The Ethereum Virtual machine is kind of different than most other Virtual Machines out there. In my previous post I already explained how it’s used and described some of its characteristics.
The Ethereum Virtual Machine (EVM) is a simple but powerful, Turing complete 256bit Virtual Machine that allows anyone to execute arbitrary EVM Byte Code.The go-ethereum project contains two implementations of the EVM. A simple and straightforward byte-code VM and a more sophisticated JIT-VM. In this post I’m going to explain some of the differences between the two implementations and describe some of the characteristics of the JIT EVM and why it can be so much faster than the byte-code EVM.
Go-ethereum’s Byte Code Virtual Machine
The EVM’s internals are pretty simple; it has a single run loop which will attempt to execute the instruction at the current Program Counter (PC in short). Within this loop the Gas is calculated for each instruction, memory is expanded if necessary and executes the instruction if the preamble succeeds. This will continue on until the VM either finishes gracefully or returns with an error by throwing an exception (e.g. out-of-gas).for op = contract[pc] {
if !sufficientGas(op) {
return error("insufficient gas for op:", or)
}
switch op {
case ...:
/* execute */
case RETURN:
return memory[stack[-1], stack[-2]]
}
pc++
}
The EVM has another way to change the program-counter through something called jump-instructions (JUMP & JUMPI). Instead of letting the program-counter increment (pc++) the EVM can also jump to arbitrary positions in the contract code. The EVM knows two jump instructions, a normal jump that reads as “jump to position X” and a conditional jump that read as “jump to position X if condition Y is true”. When either such a jump occurs it must always land on a jump-destination. If the program lands on an instruction other than a jump destination the program fails — in other words, for a jump to be valid it must always be followed by a jump-destination instruction if the condition yielded true.
Prior to running any Ethereum program the EVM iterates over the code and finds all possible jump-destinations, it then puts them in a map that can be referenced by the program-counter to find them. Each and every time the EVM encounters a jump-instructions the jump validity is checked.
As you can see the executing code is relatively easy and simply interpreted by the byte-code VM, we may conclude even that through its sheer simplicity it’s actually pretty dumb.
Welcome JIT VM
The JIT-EVM takes a different approach to running EVM byte-code and is by definition initially slower than the byte-code VM. Before the VM can run any code it must first compile the byte-code in to components that can be understood by the JIT VM.The initialisation- and execution procedure is done in 3-steps:
- We check whether there’s a JIT program ready to be run using the hash of the code — H(C) is used as an identifier to identify the program;
- if a program was found we run the program and return the result;
- if no program was found we run the byte-code and we compile a JIT program in the background.
Initially I tried to check whether the JIT program had finished compiling and move the execution over to the JIT — this all happened during runtime in the same loop using Go’s atomic package — unfortunately it turned out to be slower than letting the byte-code VM run and use the JIT program for every sequential call after the compilation of the program had finished.
By compiling the byte-code in to logical pieces the JIT has the ability to analyse the code more precisely and optimise where and whenever necessary.
For example an incredible simple optimisation that I did was compiling several push operation in to a single instruction.
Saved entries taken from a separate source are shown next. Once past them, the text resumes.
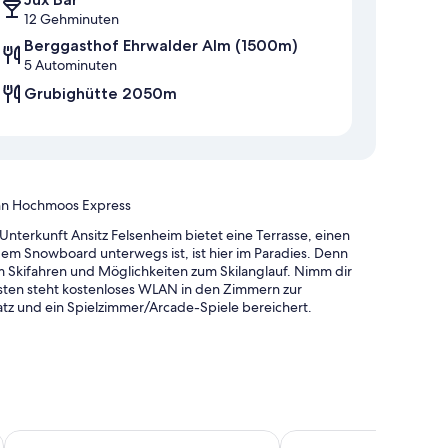
12 Gehminuten
Berggasthof Ehrwalder Alm (1500m)
5 Autominuten
Grubighütte 2050m
ahn Hochmoos Express
nterkunft Ansitz Felsenheim bietet eine Terrasse, einen
em Snowboard unterwegs ist, ist hier im Paradies. Denn
m Skifahren und Möglichkeiten zum Skilanglauf. Nimm dir
ästen steht kostenloses WLAN in den Zimmern zur
atz und ein Spielzimmer/Arcade-Spiele bereichert.
 Abholung vom Bahnhof und ein kostenloser Fahrradverleih
Hotel Tirolerhof
Berghotel Tirol
l und Grillmöglichkeiten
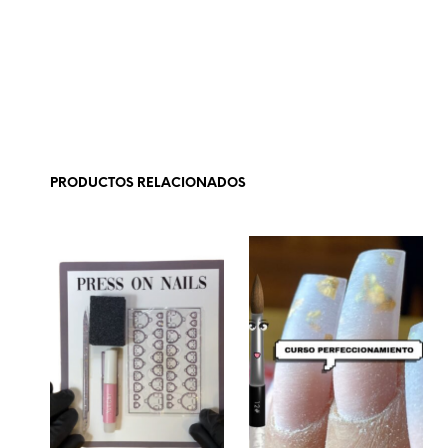
PRODUCTOS RELACIONADOS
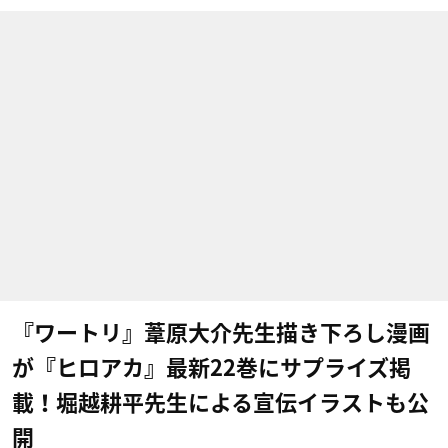
『ワートリ』葦原大介先生描き下ろし漫画
が『ヒロアカ』最新22巻にサプライズ掲
載！堀越耕平先生による宣伝イラストも公
開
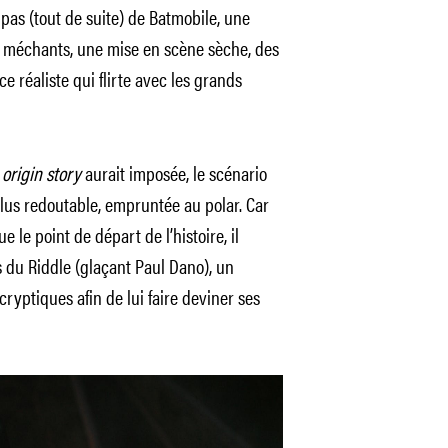
 pas (tout de suite) de Batmobile, une
s méchants, une mise en scène sèche, des
e réaliste qui flirte avec les grands
e
origin story
aurait imposée, le scénario
lus redoutable, empruntée au polar. Car
e le point de départ de l’histoire, il
 du Riddle (glaçant Paul Dano), un
yptiques afin de lui faire deviner ses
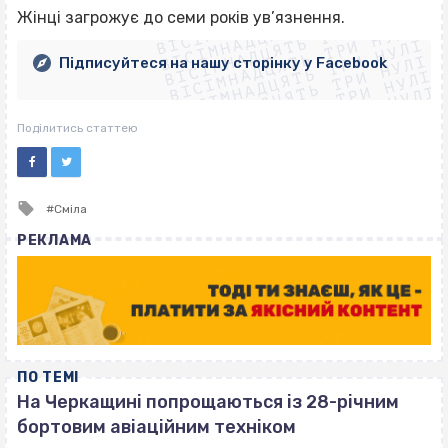
ВІСІМНАДЦЯТЬ ТРИ НУЛІ
ВІСІМНАДЦЯТЬ ТРИ НУЛІ
ВІСІМНАДЦЯТЬ ТРИ НУЛІ
Жінці загрожує до семи років ув’язнення.
ВІСІМНАДЦЯТЬ ТРИ НУЛІ
ВІСІМНАДЦЯТЬ ТРИ НУЛІ
ВІСІМНАДЦЯТЬ ТРИ НУЛІ
Підписуйтеся на нашу сторінку у Facebook
ВІСІМНАДЦЯТЬ ТРИ НУЛІ
ВІСІМНАДЦЯТЬ ТРИ НУЛІ
Поділитись статтею
Tagged
Сміла
with
РЕКЛАМА
ПО ТЕМІ
На Черкащині попрощаються із 28-річним
бортовим авіаційним техніком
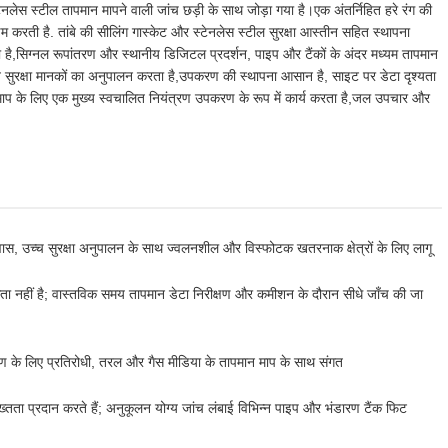
टेनलेस स्टील तापमान मापने वाली जांच छड़ी के साथ जोड़ा गया है।एक अंतर्निहित हरे रंग की
रती है. तांबे की सीलिंग गास्केट और स्टेनलेस स्टील सुरक्षा आस्तीन सहित स्थापना
 है,सिग्नल रूपांतरण और स्थानीय डिजिटल प्रदर्शन, पाइप और टैंकों के अंदर मध्यम तापमान
सबूत सुरक्षा मानकों का अनुपालन करता है,उपकरण की स्थापना आसान है, साइट पर डेटा दृश्यता
प के लिए एक मुख्य स्वचालित नियंत्रण उपकरण के रूप में कार्य करता है,जल उपचार और
ास, उच्च सुरक्षा अनुपालन के साथ ज्वलनशील और विस्फोटक खतरनाक क्षेत्रों के लिए लागू
कता नहीं है; वास्तविक समय तापमान डेटा निरीक्षण और कमीशन के दौरान सीधे जाँच की जा
ारण के लिए प्रतिरोधी, तरल और गैस मीडिया के तापमान माप के साथ संगत
ख्तता प्रदान करते हैं; अनुकूलन योग्य जांच लंबाई विभिन्न पाइप और भंडारण टैंक फिट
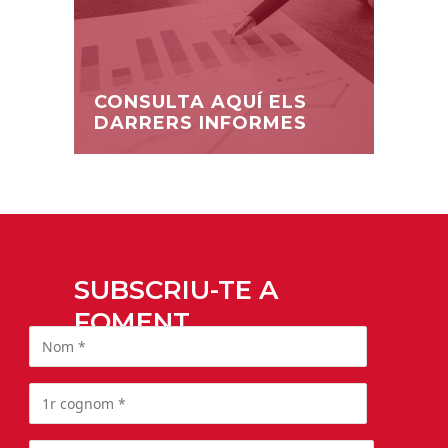
CONSULTA AQUÍ ELS
DARRERS INFORMES
SUBSCRIU-TE A
FOMENT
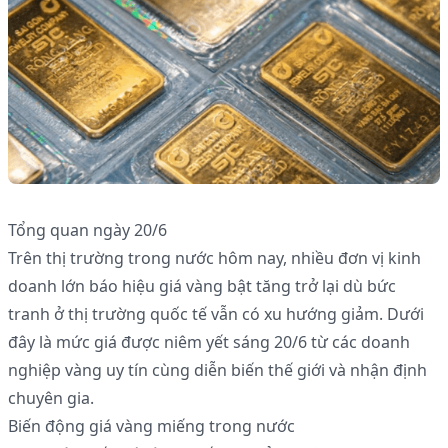
Tổng quan ngày 20/6
Trên thị trường trong nước hôm nay, nhiều đơn vị kinh
doanh lớn báo hiệu giá vàng bật tăng trở lại dù bức
tranh ở thị trường quốc tế vẫn có xu hướng giảm. Dưới
đây là mức giá được niêm yết sáng 20/6 từ các doanh
nghiệp vàng uy tín cùng diễn biến thế giới và nhận định
chuyên gia.
Biến động giá vàng miếng trong nước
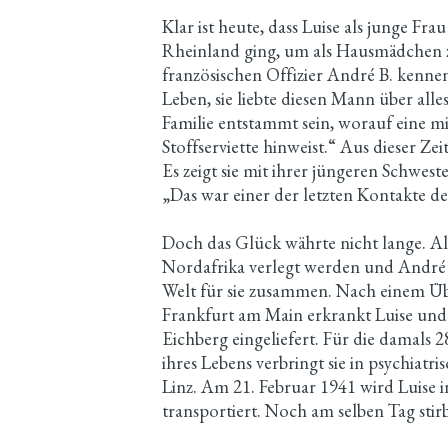
Klar ist heute, dass Luise als junge Fra
Rheinland ging, um als Hausmädchen zu
französischen Offizier André B. kenne
Leben, sie liebte diesen Mann über all
Familie entstammt sein, worauf eine m
Stoffserviette hinweist.“ Aus dieser Zei
Es zeigt sie mit ihrer jüngeren Schwest
„Das war einer der letzten Kontakte der
Doch das Glück währte nicht lange. Al
Nordafrika verlegt werden und André B
Welt für sie zusammen. Nach einem Ü
Frankfurt am Main erkrankt Luise und 
Eichberg eingeliefert. Für die damals 
ihres Lebens verbringt sie in psychiatr
Linz. Am 21. Februar 1941 wird Luise 
transportiert. Noch am selben Tag stir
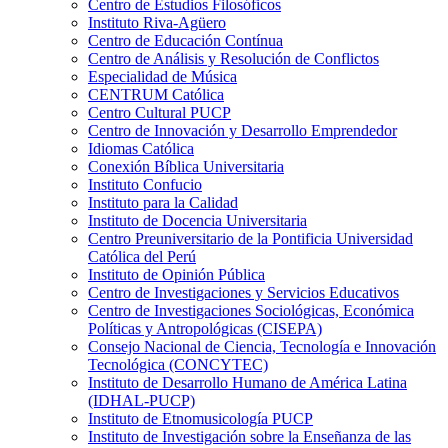
Centro de Estudios Filosóficos
Instituto Riva-Agüero
Centro de Educación Contínua
Centro de Análisis y Resolución de Conflictos
Especialidad de Música
CENTRUM Católica
Centro Cultural PUCP
Centro de Innovación y Desarrollo Emprendedor
Idiomas Católica
Conexión Bíblica Universitaria
Instituto Confucio
Instituto para la Calidad
Instituto de Docencia Universitaria
Centro Preuniversitario de la Pontificia Universidad
Católica del Perú
Instituto de Opinión Pública
Centro de Investigaciones y Servicios Educativos
Centro de Investigaciones Sociológicas, Económica
Políticas y Antropológicas (CISEPA)
Consejo Nacional de Ciencia, Tecnología e Innovación
Tecnológica (CONCYTEC)
Instituto de Desarrollo Humano de América Latina
(IDHAL-PUCP)
Instituto de Etnomusicología PUCP
Instituto de Investigación sobre la Enseñanza de las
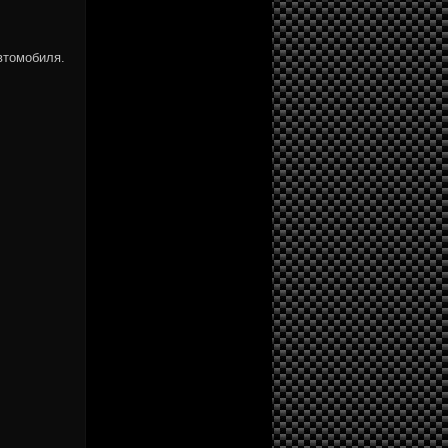
втомобиля.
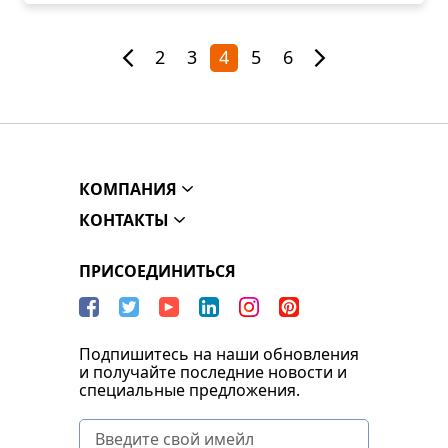
2
3
4
5
6
КОМПАНИЯ
КОНТАКТЫ
ПРИСОЕДИНИТЬСЯ
Подпишитесь на наши обновления
и получайте последние новости и
специальные предложения.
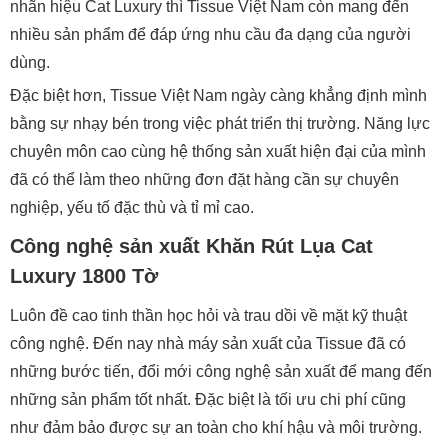
nhãn hiệu Cat Luxury thì Tissue Việt Nam còn mang đến
nhiều sản phẩm để đáp ứng nhu cầu đa dạng của người
dùng.
Đặc biệt hơn, Tissue Việt Nam ngày càng khẳng định mình
bằng sự nhạy bén trong việc phát triển thị trường. Năng lực
chuyên môn cao cùng hệ thống sản xuất hiện đại của mình
đã có thể làm theo những đơn đặt hàng cần sự chuyên
nghiệp, yếu tố đặc thù và tỉ mỉ cao.
Công nghệ sản xuất Khăn Rút Lụa Cat
Luxury 1800 Tờ
Luôn đề cao tinh thần học hỏi và trau dồi về mặt kỹ thuật
công nghệ. Đến nay nhà máy sản xuất của Tissue đã có
những bước tiến, đổi mới công nghệ sản xuất để mang đến
những sản phẩm tốt nhất. Đặc biệt là tối ưu chi phí cũng
như đảm bảo được sự an toàn cho khí hậu và môi trường.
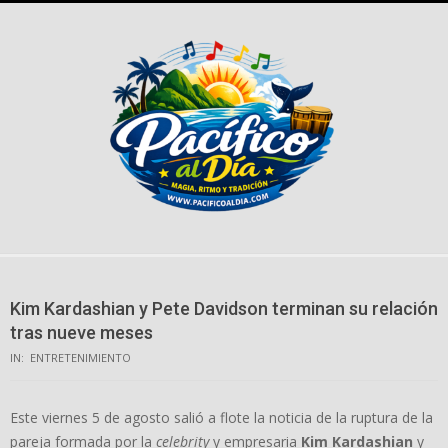
Skip
to
content
Kim Kardashian y Pete Davidson terminan su relación
tras nueve meses
IN:
ENTRETENIMIENTO
Este viernes 5 de agosto salió a flote la noticia de la ruptura de la
pareja formada por la
celebrity
y empresaria
Kim Kardashian
y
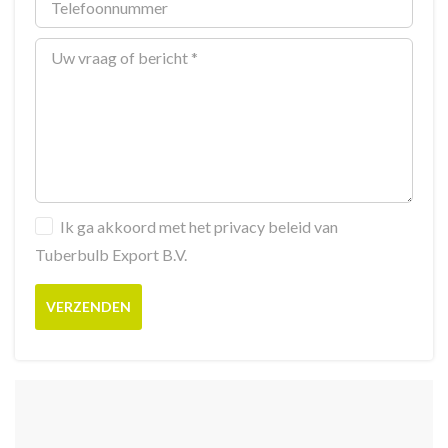
Ik ga akkoord met het privacy beleid van
Tuberbulb Export B.V.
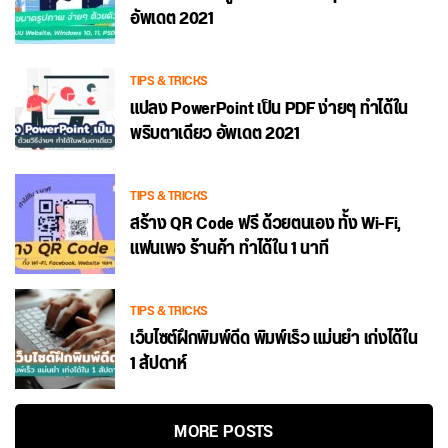
อัพเดต 2021
TIPS & TRICKS
แปลง PowerPoint เป็น PDF ง่ายๆ ทำได้ใน
พริบตาเดียว อัพเดต 2021
TIPS & TRICKS
สร้าง QR Code ฟรี ด้วยตนเอง ทั้ง Wi-Fi,
แฟนเพจ ร้านค้า ทำได้ใน 1 นาที
TIPS & TRICKS
เว็บไซต์ฝึกพิมพ์ดีด พิมพ์เร็ว แม่นยำ เก่งได้ใน
1 สัปดาห์
MORE POSTS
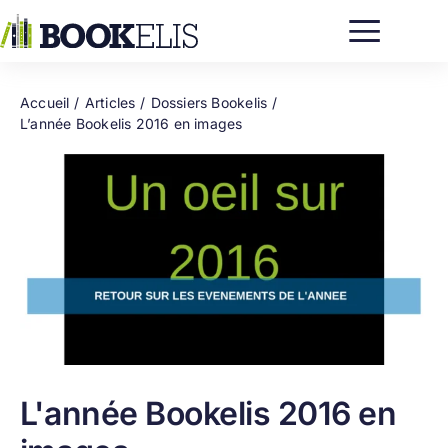
Passer
au
contenu
Accueil
Articles
Dossiers Bookelis
L’année Bookelis 2016 en images
L'année Bookelis 2016 en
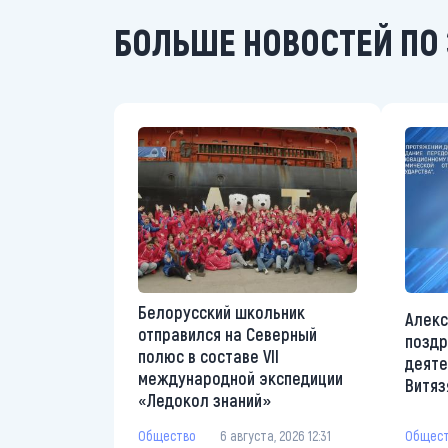
БОЛЬШЕ НОВОСТЕЙ ПО 
Белорусский школьник
Алекс
отправился на Северный
поздр
полюс в составе VII
деяте
международной экспедиции
Витяз
«Ледокол знаний»
Общес
Общество
6 августа, 2026 12:31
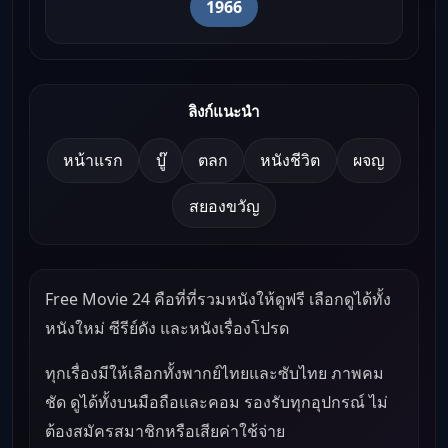
1966
ลิงก์แนะนำ
หน้าแรก
บู๊
ตลก
หนังชีวิต
ผจญ
สยองขวัญ
Free Movie 24 คือที่ที่รวมหนังให้ดูฟรี เลือกดูได้ทั้ง
หนังใหม่ ซีรีย์ดัง และหนังเรื่องโปรด
ทุกเรื่องมีให้เลือกทั้งพากย์ไทยและซับไทย ภาพคม
ชัด ดูได้ทั้งบนมือถือและคอม รองรับทุกอุปกรณ์ ไม่
ต้องสมัครสมาชิกหรือเสียค่าใช้จ่าย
Let’s take the CALL instruction; call requires 7 push instructions — i.e. gas, address, value, input-offset, input-size, return-offset and return-size — prior to executing it, and what I did instead of looping through these 7 instructions, executing them one by one, I’ve optimised this away by taking the 7 instructions and append the 7 values in to a single slice. Now, whenever the start of the 7 push instructions is executed, it instead executes the one optimised instruction by immediately appending the static slice to the VM stack. Now of course this only works for static values (i.e. push 0x10), but these are present in the code quite a lot.
I’ve also optimised the static jump instructions. Static jumps are jumps who always jump to the same position (i.e. push 0x1, jump) and never change under any circumstance. By determining which jumps are static we can pre-check whether a jump is valid and lies within the bounds of the contract and if so we create a new instructions that replaces both the push and jumpinstruction and is flagged as valid. This prevents the VM from having to do two instructions and it prevents it from having to check whether the jump is valid and doing an expensive hash-map lookup for valid jump position.
Next steps
Full stack and memory analysis would also fit nicely in this model where large chunks of code could fit in to single instructions. Further I’d like to add symbolic-execution and turn the JIT in to a proper JIT-VM. I think this would be a logical next step once programs get large enough to take advantage of these optimisations.
Conclusion
Our JIT-VM is a whole lot smarter than the byte-code VM, but is far from being completely done (if ever). There are many more clever tricks we could add with this structure, but simply aren’t realistic for the moment. The runtime is within the bounds of being “reasonable” speedy. May the need arise to further optimise the VM we have the tools to do so.